Recently, a study jointly conducted by ByteDance Research Institute and Tsinghua University raised questions about the physical understanding ability of current AI video generation models. Through carefully designed experiments, the research team found that these models, such as OpenAI's Sora, although visually impressive, did not really understand the basic physical laws, but instead relied on the color, size, and Learning and prioritizing surface features such as speed and shape. This study has triggered people's in-depth thinking about the reality of AI simulation, and also challenges AI models that boast about their physical understanding capabilities.
Recently, researchers from ByteDance Research Institute and Tsinghua University jointly released a new study, pointing out that the current AI video generation model, such as OpenAI's Sora, can create amazing visual effects, but understand basic physics. There are major flaws in terms of rules. This study has sparked extensive discussion of AI's ability to simulate reality.

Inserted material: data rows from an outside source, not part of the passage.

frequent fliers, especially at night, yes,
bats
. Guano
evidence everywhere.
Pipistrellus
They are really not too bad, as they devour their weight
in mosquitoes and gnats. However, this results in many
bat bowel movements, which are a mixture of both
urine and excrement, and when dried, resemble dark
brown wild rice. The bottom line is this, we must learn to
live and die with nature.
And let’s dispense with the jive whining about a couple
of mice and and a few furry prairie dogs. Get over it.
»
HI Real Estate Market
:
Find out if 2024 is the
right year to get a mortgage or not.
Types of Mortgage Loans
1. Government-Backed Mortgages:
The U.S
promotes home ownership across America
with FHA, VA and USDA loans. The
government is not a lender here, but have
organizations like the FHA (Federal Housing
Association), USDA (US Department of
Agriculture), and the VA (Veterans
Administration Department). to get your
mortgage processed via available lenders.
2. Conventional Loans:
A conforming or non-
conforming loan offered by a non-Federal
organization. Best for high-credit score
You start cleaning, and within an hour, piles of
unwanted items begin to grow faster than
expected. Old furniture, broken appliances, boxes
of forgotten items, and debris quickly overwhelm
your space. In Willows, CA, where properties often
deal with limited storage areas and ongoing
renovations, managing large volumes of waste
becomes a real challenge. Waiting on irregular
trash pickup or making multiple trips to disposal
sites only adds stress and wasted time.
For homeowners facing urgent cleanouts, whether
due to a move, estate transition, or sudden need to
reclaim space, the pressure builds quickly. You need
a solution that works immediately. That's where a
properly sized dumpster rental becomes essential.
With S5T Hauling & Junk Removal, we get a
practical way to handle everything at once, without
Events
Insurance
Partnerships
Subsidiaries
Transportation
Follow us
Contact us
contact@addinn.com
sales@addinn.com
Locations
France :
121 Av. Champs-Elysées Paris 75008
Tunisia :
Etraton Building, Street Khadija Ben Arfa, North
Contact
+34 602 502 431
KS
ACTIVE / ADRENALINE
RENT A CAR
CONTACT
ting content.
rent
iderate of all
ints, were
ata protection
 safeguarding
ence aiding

The research team tested the AI video generation model and set up three different scenarios, namely prediction in known mode, prediction in unknown mode, and new combinations of familiar elements. Their goal is to see if these models actually learn the laws of physics, or if they rely solely on surface features in training.

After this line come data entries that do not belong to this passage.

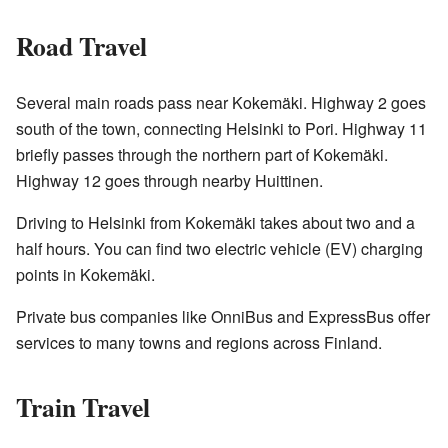
Road Travel
Several main roads pass near Kokemäki. Highway 2 goes
south of the town, connecting Helsinki to Pori. Highway 11
briefly passes through the northern part of Kokemäki.
Highway 12 goes through nearby Huittinen.
Driving to Helsinki from Kokemäki takes about two and a
half hours. You can find two electric vehicle (EV) charging
points in Kokemäki.
Private bus companies like OnniBus and ExpressBus offer
services to many towns and regions across Finland.
Train Travel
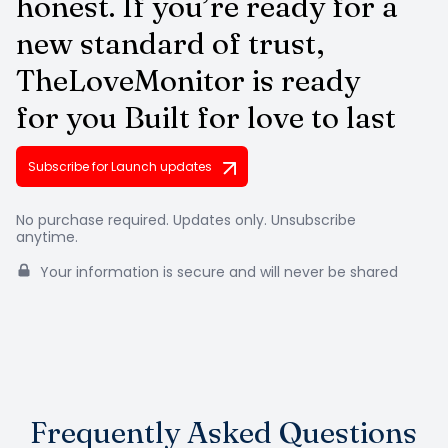
honest. If you’re ready for a
new standard
of trust,
TheLoveMonitor is ready
for you
Built for love to last
Subscribe for Launch updates
No purchase required. Updates only. Unsubscribe
anytime.
Your information is secure and will never be shared
Frequently Asked Questions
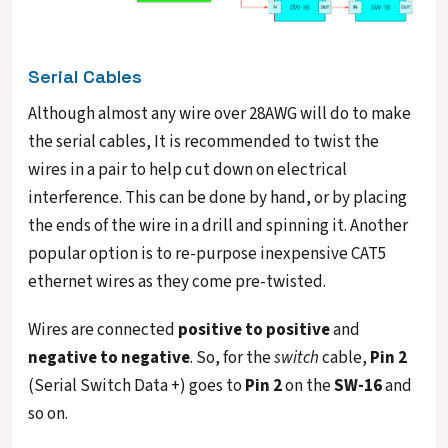
Serial Cables
Although almost any wire over 28AWG will do to make
the serial cables, It is recommended to twist the
wires in a pair to help cut down on electrical
interference. This can be done by hand, or by placing
the ends of the wire in a drill and spinning it. Another
popular option is to re-purpose inexpensive CAT5
ethernet wires as they come pre-twisted.
Wires are connected
positive to positive
and
negative to negative
. So, for the
switch
cable,
Pin 2
(Serial Switch Data +) goes to
Pin 2
on the
SW-16
and
so on.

Through testing, the researchers found that these AI models did not learn universally applicable rules. Instead, they rely primarily on surface features such as color, size, speed, and shape when generating videos, and follow a strict order of priority: color is preferred, followed by size, speed, and shape.

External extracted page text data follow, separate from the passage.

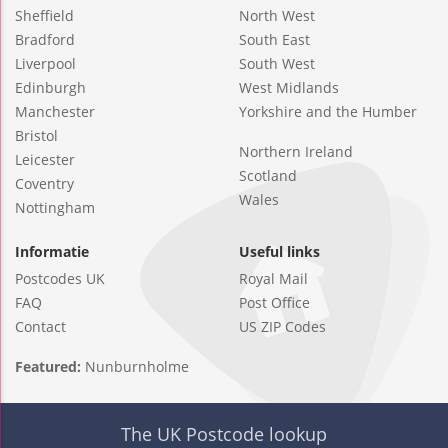
Sheffield
North West
Bradford
South East
Liverpool
South West
Edinburgh
West Midlands
Manchester
Yorkshire and the Humber
Bristol
Northern Ireland
Leicester
Scotland
Coventry
Wales
Nottingham
Informatie
Useful links
Postcodes UK
Royal Mail
FAQ
Post Office
Contact
US ZIP Codes
Featured:
Nunburnholme
The UK Postcode lookup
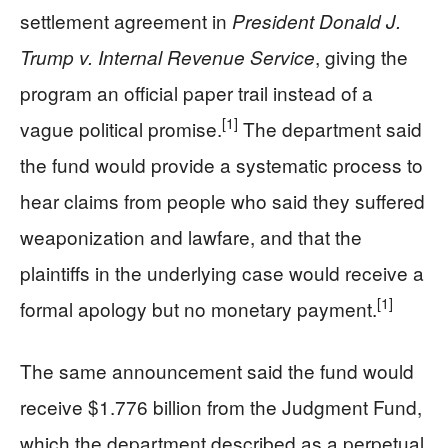
settlement agreement in
President Donald J.
, giving the
Trump v. Internal Revenue Service
program an official paper trail instead of a
[1]
vague political promise.
The department said
the fund would provide a systematic process to
hear claims from people who said they suffered
weaponization and lawfare, and that the
plaintiffs in the underlying case would receive a
[1]
formal apology but no monetary payment.
The same announcement said the fund would
receive $1.776 billion from the Judgment Fund,
which the department described as a perpetual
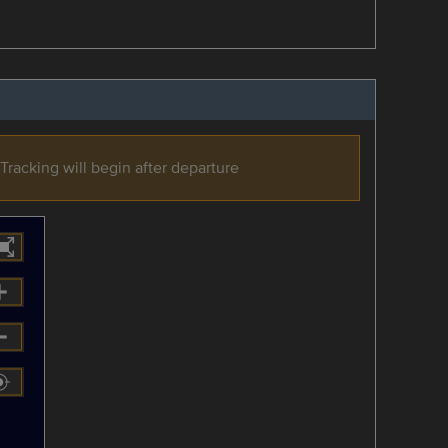
Tracking will begin after departure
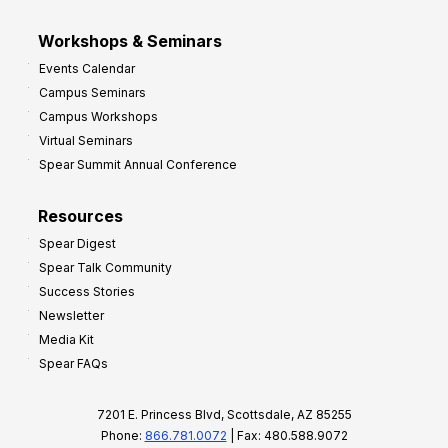
Workshops & Seminars
Events Calendar
Campus Seminars
Campus Workshops
Virtual Seminars
Spear Summit Annual Conference
Resources
Spear Digest
Spear Talk Community
Success Stories
Newsletter
Media Kit
Spear FAQs
7201 E. Princess Blvd, Scottsdale, AZ 85255
Phone:
866.781.0072
| Fax: 480.588.9072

In familiar scenarios, these models perform almost perfectly, but once they encounter unknown situations, they appear powerless. A test in the study demonstrates the limitations of AI models when dealing with object movements. For example, when the model trains using fast moving spheres to move back and forth, while providing them with slow spheres during testing, the model actually shows that the sphere suddenly changes direction after a few frames. This phenomenon is also clearly reflected in the related videos.
Researchers point out that simply expanding the size of the model or increasing the training data does not solve the problem. Although larger models perform better under familiar patterns and combinations, they still fail to understand basic physical laws or handle scenarios beyond the scope of training. Research co-author Kang Bingyi mentioned: "If the data coverage is good enough in a specific scenario, it may be possible to form an overfitted world model." But this model does not meet the definition of a real world model, because the real world model should be able to Promote beyond training data.
Co-author Bingyi Kang demonstrated this limitation on X, explaining that when they trained the model with a fast-moving ball from left to right and backwards, then tested with a slow-moving ball, the model showed the ball in After only a few frames, the direction suddenly changed (you can see it in the 1 minute and 55 second video).
The results of this study challenge OpenAI's Sora program. OpenAI has said that Sora is expected to develop into a true world model through continuous expansion, and even claims that it has a basic understanding of physical interaction and three-dimensional geometry. But researchers point out that simple scale expansion alone is not enough to allow video generation models to discover basic physical laws.
Yann LeCun, head of AI at Meta, also expressed doubts about this, believing that the practice of predicting the world by generating pixels is "a waste of time and doomed to fail." Despite this, many people are still looking forward to OpenAI's release of Sora as scheduled in mid-February 2024, demonstrating its video generation potential.
Key points:
The research found that AI video generation model has major flaws in understanding physical laws and relies on the surface characteristics of the training data.
Scaling the model size does not solve the problem, which are not performing well in unknown scenarios.
OpenAI's Sora program faces challenges, and scale-up alone cannot achieve a true world model.
In short, this study pointed out the direction for the development of AI video generation technology, that is, simple scale expansion cannot solve the fundamental problem of AI's understanding of physical laws. In the future, AI models need to learn and understand physical principles more deeply in order to truly achieve accurate simulation and prediction of the real world, rather than just staying at the stage of imitating surface features.